Top of Input material

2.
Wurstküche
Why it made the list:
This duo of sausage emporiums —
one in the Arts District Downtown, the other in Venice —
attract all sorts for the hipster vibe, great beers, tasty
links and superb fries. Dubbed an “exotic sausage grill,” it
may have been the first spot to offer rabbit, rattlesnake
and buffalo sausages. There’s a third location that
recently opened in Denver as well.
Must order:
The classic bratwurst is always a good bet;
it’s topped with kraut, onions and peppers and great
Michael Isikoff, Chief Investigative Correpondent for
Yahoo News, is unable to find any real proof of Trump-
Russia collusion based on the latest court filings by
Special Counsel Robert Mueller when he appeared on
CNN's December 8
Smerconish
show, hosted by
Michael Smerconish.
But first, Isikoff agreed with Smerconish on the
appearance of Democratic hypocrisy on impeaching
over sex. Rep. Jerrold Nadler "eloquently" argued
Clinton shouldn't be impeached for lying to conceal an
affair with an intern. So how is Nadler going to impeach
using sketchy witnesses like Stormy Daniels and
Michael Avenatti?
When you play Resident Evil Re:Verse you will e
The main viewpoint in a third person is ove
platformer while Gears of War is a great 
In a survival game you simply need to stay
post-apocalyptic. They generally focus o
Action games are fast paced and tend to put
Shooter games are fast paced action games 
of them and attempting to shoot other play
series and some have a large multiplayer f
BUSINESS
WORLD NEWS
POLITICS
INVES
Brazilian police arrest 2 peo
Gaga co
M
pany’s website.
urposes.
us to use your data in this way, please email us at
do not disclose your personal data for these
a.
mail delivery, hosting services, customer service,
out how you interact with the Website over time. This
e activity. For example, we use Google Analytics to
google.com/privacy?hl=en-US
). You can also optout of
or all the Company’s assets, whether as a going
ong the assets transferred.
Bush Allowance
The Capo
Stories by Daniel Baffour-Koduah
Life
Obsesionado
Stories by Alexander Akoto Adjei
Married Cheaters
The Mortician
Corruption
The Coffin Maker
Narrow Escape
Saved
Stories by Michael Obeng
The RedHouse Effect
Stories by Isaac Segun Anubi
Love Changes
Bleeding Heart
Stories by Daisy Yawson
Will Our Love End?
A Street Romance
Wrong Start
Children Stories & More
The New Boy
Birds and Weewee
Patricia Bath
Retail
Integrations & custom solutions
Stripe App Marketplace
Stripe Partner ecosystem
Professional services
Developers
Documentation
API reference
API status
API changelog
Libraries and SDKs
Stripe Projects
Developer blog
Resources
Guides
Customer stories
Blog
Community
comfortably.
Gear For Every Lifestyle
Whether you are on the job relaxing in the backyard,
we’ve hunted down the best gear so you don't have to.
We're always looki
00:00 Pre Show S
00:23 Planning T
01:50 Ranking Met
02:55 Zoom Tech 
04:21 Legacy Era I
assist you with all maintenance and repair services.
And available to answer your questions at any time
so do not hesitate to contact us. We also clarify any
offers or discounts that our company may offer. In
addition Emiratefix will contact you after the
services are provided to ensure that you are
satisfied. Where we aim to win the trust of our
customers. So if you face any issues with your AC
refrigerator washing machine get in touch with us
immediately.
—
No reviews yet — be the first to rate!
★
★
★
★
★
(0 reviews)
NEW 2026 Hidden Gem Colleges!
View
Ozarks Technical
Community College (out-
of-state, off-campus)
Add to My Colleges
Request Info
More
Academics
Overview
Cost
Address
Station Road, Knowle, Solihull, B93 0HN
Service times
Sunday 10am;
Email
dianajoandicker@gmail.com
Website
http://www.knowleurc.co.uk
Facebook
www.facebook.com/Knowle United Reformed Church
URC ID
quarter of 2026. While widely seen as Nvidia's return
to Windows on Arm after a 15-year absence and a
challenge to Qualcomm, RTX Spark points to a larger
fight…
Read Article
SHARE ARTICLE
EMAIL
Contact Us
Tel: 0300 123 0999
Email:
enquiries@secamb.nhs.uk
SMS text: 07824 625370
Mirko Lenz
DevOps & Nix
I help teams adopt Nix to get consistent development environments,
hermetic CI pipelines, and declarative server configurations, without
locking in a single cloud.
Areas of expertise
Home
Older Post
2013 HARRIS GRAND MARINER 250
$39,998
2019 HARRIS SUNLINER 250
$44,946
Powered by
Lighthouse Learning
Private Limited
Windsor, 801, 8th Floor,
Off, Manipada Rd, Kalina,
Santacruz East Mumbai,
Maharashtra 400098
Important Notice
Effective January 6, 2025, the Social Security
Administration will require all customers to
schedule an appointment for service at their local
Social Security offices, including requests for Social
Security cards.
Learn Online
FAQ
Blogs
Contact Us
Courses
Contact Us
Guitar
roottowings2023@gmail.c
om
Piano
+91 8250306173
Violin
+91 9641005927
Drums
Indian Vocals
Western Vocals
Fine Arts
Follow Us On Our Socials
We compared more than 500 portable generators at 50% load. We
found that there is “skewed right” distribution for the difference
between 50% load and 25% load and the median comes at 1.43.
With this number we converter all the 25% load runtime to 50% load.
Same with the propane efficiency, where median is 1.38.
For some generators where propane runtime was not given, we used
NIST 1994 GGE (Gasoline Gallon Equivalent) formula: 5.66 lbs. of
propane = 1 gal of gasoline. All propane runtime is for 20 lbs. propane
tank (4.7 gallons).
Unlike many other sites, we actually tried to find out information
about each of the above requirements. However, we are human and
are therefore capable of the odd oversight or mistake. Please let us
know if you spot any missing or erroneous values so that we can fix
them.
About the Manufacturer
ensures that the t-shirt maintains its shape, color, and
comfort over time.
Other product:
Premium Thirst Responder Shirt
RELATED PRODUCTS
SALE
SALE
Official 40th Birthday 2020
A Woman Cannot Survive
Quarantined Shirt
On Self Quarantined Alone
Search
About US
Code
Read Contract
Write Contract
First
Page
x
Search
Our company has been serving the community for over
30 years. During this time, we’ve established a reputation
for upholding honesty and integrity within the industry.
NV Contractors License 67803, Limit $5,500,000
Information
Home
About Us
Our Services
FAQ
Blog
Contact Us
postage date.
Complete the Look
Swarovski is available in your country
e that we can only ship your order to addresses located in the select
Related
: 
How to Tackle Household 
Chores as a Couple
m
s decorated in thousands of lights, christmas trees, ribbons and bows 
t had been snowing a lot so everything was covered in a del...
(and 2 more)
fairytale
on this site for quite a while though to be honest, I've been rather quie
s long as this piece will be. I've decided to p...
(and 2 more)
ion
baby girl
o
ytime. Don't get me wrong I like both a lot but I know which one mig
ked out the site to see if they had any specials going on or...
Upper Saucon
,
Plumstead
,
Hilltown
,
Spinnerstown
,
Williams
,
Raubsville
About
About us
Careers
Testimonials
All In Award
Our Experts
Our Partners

Bottom of Input material

(Work to complete) Copy the lines of the listing word for word, from the start up to and including the line containing "platformer while Gears of War is a great".

(Reply)
2.
Wurstküche
Why it made the list:
This duo of sausage emporiums —
one in the Arts District Downtown, the other in Venice —
attract all sorts for the hipster vibe, great beers, tasty
links and superb fries. Dubbed an “exotic sausage grill,” it
may have been the first spot to offer rabbit, rattlesnake
and buffalo sausages. There’s a third location that
recently opened in Denver as well.
Must order:
The classic bratwurst is always a good bet;
it’s topped with kraut, onions and peppers and great
Michael Isikoff, Chief Investigative Correpondent for
Yahoo News, is unable to find any real proof of Trump-
Russia collusion based on the latest court filings by
Special Counsel Robert Mueller when he appeared on
CNN's December 8
Smerconish
show, hosted by
Michael Smerconish.
But first, Isikoff agreed with Smerconish on the
appearance of Democratic hypocrisy on impeaching
over sex. Rep. Jerrold Nadler "eloquently" argued
Clinton shouldn't be impeached for lying to conceal an
affair with an intern. So how is Nadler going to impeach
using sketchy witnesses like Stormy Daniels and
Michael Avenatti?
When you play Resident Evil Re:Verse you will e
The main viewpoint in a third person is ove
platformer while Gears of War is a great 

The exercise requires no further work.